╭─ Text
But I had blown it!! I did not pick him up at lunchtime with the other kids. Boy oh boy he let me know it. Oh shite! Oh dear! After storming off, screaming at me and throwing himself on the ground. He turned on the waterworks! I was actually a little pleased that he was firmly moulding/imprinting the shape of his body in the pavement. This kid will be remembered. I asked him “So do you want to sleep at school all night? Or are you coming home with me!”. He thought about it then and off we toddled back to the car.
We will see what the next day heralds! I am pretty sure I shall be commanded to pick him up at lunchtime, the kid has me twisted around his little finger and I for sure do not want to break the bond between mother and child. The sacred trust! Oh darn it! I had stuff planned today! Lol
It is my understanding that there is in 2016 approximately 3400 children with Autism in South Australian Schools. More than 50% of children and students with Autism are enrolled in a school without a specialist unit or specialist education teacher. The Department of Education policy fora mainstream school is to have between 21 and up to 36 students per class with one teacher and a school services officer.
╰─
╭─ Dataset extract
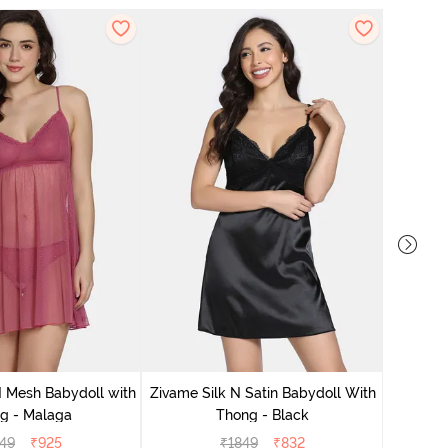
Zivame S
 Mesh Babydoll with
Zivame Silk N Satin Babydoll With
g - Malaga
Thong - Black
49
₹
925
₹
1849
₹
832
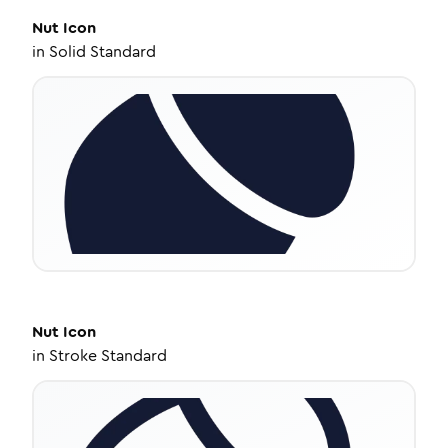
Nut
Icon
in
Solid Standard
Nut
Icon
in
Stroke Standard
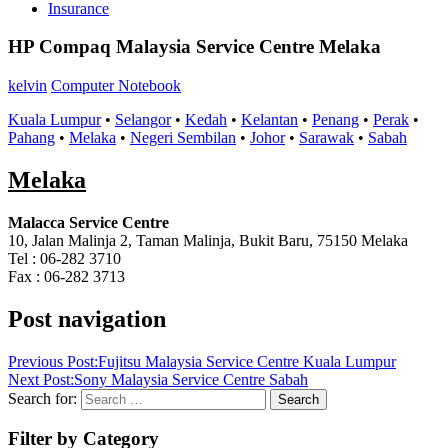
Insurance
HP Compaq Malaysia Service Centre Melaka
kelvin
Computer Notebook
Kuala Lumpur
•
Selangor
•
Kedah
•
Kelantan
•
Penang
•
Perak
•
Pahang
•
Melaka
•
Negeri Sembilan
•
Johor
•
Sarawak
•
Sabah
Melaka
Malacca Service Centre
10, Jalan Malinja 2, Taman Malinja, Bukit Baru, 75150 Melaka
Tel : 06-282 3710
Fax : 06-282 3713
Post navigation
Previous Post:
Fujitsu Malaysia Service Centre Kuala Lumpur
Next Post:
Sony Malaysia Service Centre Sabah
Search for:
Search
Filter by Category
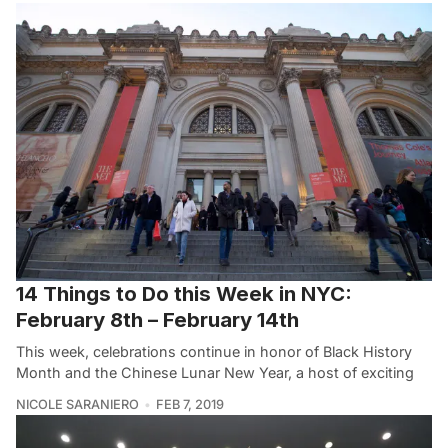
14 Things to Do this Week in NYC:
February 8th – February 14th
This week, celebrations continue in honor of Black History
Month and the Chinese Lunar New Year, a host of exciting
NICOLE SARANIERO
FEB 7, 2019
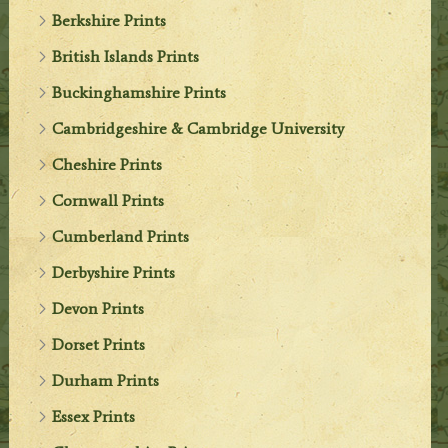
Berkshire Prints
British Islands Prints
Buckinghamshire Prints
Cambridgeshire & Cambridge University
Cheshire Prints
Cornwall Prints
Cumberland Prints
Derbyshire Prints
Devon Prints
Dorset Prints
Durham Prints
Essex Prints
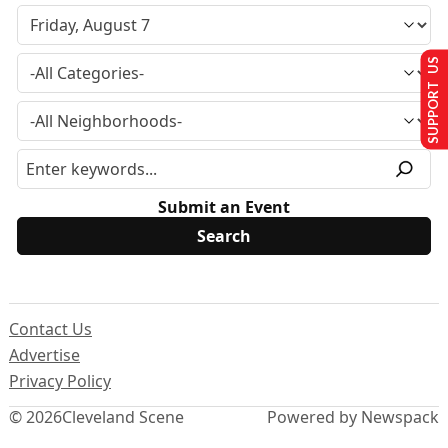
SUPPORT US
Submit an Event
Contact Us
Advertise
Privacy Policy
© 2026
Cleveland Scene
Powered by Newspack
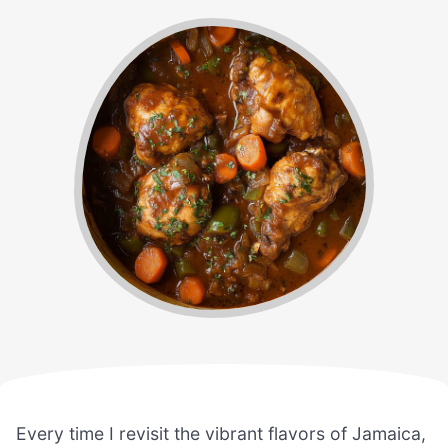
Every time I revisit the vibrant flavors of Jamaica,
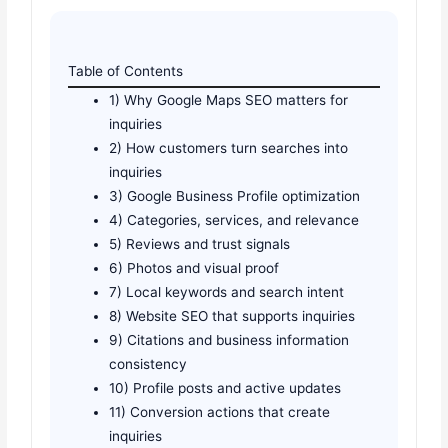
Table of Contents
1) Why Google Maps SEO matters for
inquiries
2) How customers turn searches into
inquiries
3) Google Business Profile optimization
4) Categories, services, and relevance
5) Reviews and trust signals
6) Photos and visual proof
7) Local keywords and search intent
8) Website SEO that supports inquiries
9) Citations and business information
consistency
10) Profile posts and active updates
11) Conversion actions that create
inquiries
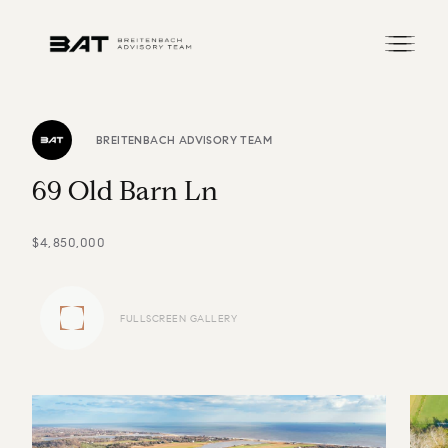
BREITENBACH ADVISORY TEAM
6
9
O
l
d
B
a
r
n
L
n
$4,850,000
FULLSCREEN GALLERY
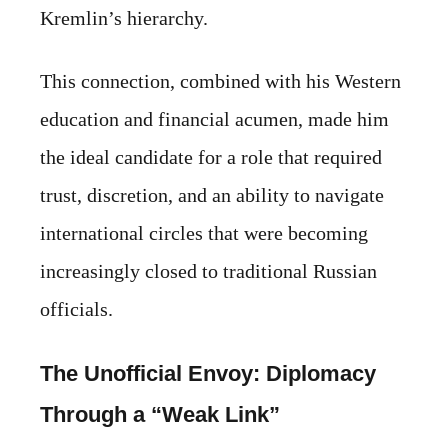
Kremlin’s hierarchy.
This connection, combined with his Western
education and financial acumen, made him
the ideal candidate for a role that required
trust, discretion, and an ability to navigate
international circles that were becoming
increasingly closed to traditional Russian
officials.
The Unofficial Envoy: Diplomacy
Through a “Weak Link”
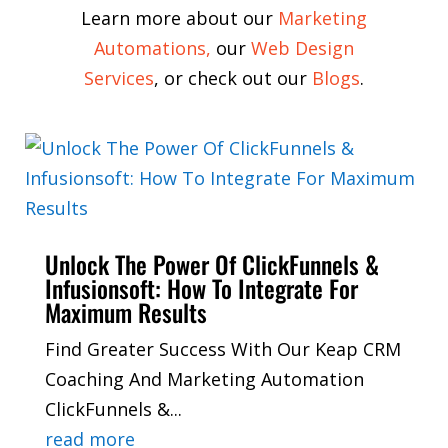
Learn more about our
Marketing
Automations
,
our
Web Design
Services
,
or check out our
Blogs
.
Unlock The Power Of ClickFunnels &
Infusionsoft: How To Integrate For
Maximum Results
Find Greater Success With Our Keap CRM
Coaching And Marketing Automation
ClickFunnels &...
read more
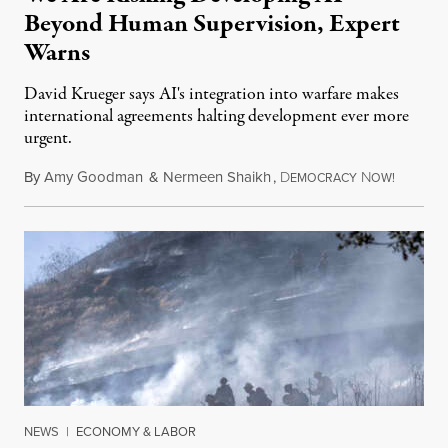
Beyond Human Supervision, Expert
Warns
David Krueger says AI's integration into warfare makes
international agreements halting development ever more
urgent.
By
Amy Goodman
&
Nermeen Shaikh
,
D
N
August 6
EMOCRACY
OW!
NEWS
|
ECONOMY & LABOR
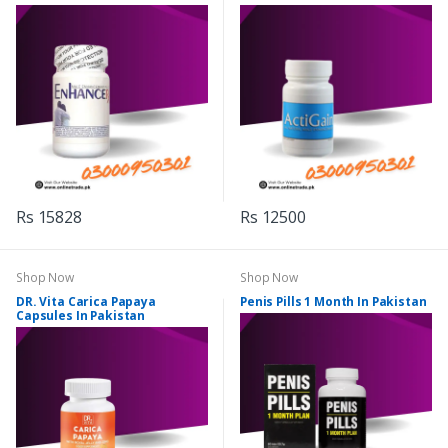
Rs 15828
Rs 12500
Shop Now
Shop Now
DR. Vita Carica Papaya
Penis Pills 1 Month In Pakistan
Capsules In Pakistan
╰─
* What this exercise asks:
1. According to the text, approximately how many children with Autism were in South Australian schools in 2016?
2. Repeat the stretch of the text from "We will see" through "school services officer.".

* Outputs in order:
1. Approximately 3400.

2.
We will see what the next day heralds! I am pretty sure I shall be commanded to pick him up at lunchtime, the kid has me twisted around his little finger and I for sure do not want to break the bond between mother and child. The sacred trust! Oh darn it! I had stuff planned today! Lol
It is my understanding that there is in 2016 approximately 3400 children with Autism in South Australian Schools. More than 50% of children and students with Autism are enrolled in a school without a specialist unit or specialist education teacher. The Department of Education policy fora mainstream school is to have between 21 and up to 36 students per class with one teacher and a school services officer.